[Using the information]:
A. Answer these questions from the page on allelic partitions for coalescent point processes:
(i) What name is given to the ranked sequence of branches?
(ii) For critical birth–death processes, at what rate does S_n grow?
(iii) For critical birth–death processes, which series gives the haplotype frequencies?
B. For each statement, say whether the page on allelic partitions for coalescent point processes supports it. Answer yes or no, and quote the words that decide it.
(i) The mutations are assumed to sometimes hit the same site on the DNA sequence.
(ii) S_n and A_n grow linearly with sample size, at an explicit rate.
(iii) This work is where splitting trees are first shown to be important instances of such populations.
C. List every classification code under Keywords on the page on allelic partitions for coalescent point processes that begins with "60G".

[Supplied text]:
## The allelic partition for coalescent point processes

##### Date

##### Authors

Lambert, Amaury

##### Journal Title

##### Journal ISSN

##### Volume Title

##### Publisher

##### Abstract

##### Description

Assume that individuals alive at time $t$ in some population can be ranked in
such a way that the coalescence times between consecutive individuals are
i.i.d. The ranked sequence of these branches is called a coalescent point
process. We have shown in a previous work that splitting trees are important
instances of such populations. Here, individuals are given DNA sequences, and
for a sample of $n$ DNA sequences belonging to distinct individuals, we
consider the number $S_n$ of polymorphic sites (sites at which at least two
sequences differ), and the number $A_n$ of distinct haplotypes (sequences
differing at one site at least). It is standard to assume that mutations arrive
at constant rate (on germ lines), and never hit the same site on the DNA
sequence. We study the mutation pattern associated to coalescent point
processes under this assumption. Here, $S_n$ and $A_n$ grow linearly as $n$
grows, with explicit rate. However, when the branch lengths have infinite
expectation, $S_n$ grows more rapidly, e.g. as $n \ln(n)$ for critical
birth--death processes. Then, we study the frequency spectrum of the sample,
that is, the numbers of polymorphic sites/haplotypes carried by $k$ individuals
in the sample. These numbers are shown to grow also linearly with sample size,
and we provide simple explicit formulae for mutation frequencies and haplotype
frequencies. For critical birth--death processes, mutation frequencies are
given by the harmonic series and haplotype frequencies by Fisher logarithmic
series.

##### Keywords

Mathematics - Probability, 92D10, 60-06, 60G10, 60G51, 60G55, 60G70, 60J10, 60J80, 60J85.

[Items listed in a dataset]:
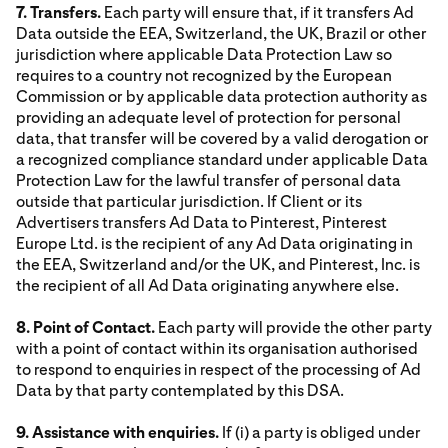
7. Transfers.
Each party will ensure that, if it transfers Ad
Data outside the EEA, Switzerland, the UK, Brazil or other
jurisdiction where applicable Data Protection Law so
requires to a country not recognized by the European
Commission or by applicable data protection authority as
providing an adequate level of protection for personal
data, that transfer will be covered by a valid derogation or
a recognized compliance standard under applicable Data
Protection Law for the lawful transfer of personal data
outside that particular jurisdiction. If Client or its
Advertisers transfers Ad Data to Pinterest, Pinterest
Europe Ltd. is the recipient of any Ad Data originating in
the EEA, Switzerland and/or the UK, and Pinterest, Inc. is
the recipient of all Ad Data originating anywhere else.
8. Point of Contact.
Each party will provide the other party
with a point of contact within its organisation authorised
to respond to enquiries in respect of the processing of Ad
Data by that party contemplated by this DSA.
9. Assistance with enquiries.
If (i) a party is obliged under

[Responses by item number]:
A.
(i) A coalescent point process.
(ii) As n ln(n).
(iii) The Fisher logarithmic series.

B.
(i) No: "never hit the same site on the DNA sequence."
(ii) Yes: "Here, $S_n$ and $A_n$ grow linearly as $n$ grows, with explicit rate."
(iii) No: "We have shown in a previous work that splitting trees are important instances of such populations."

C. 60G10, 60G51, 60G55, 60G70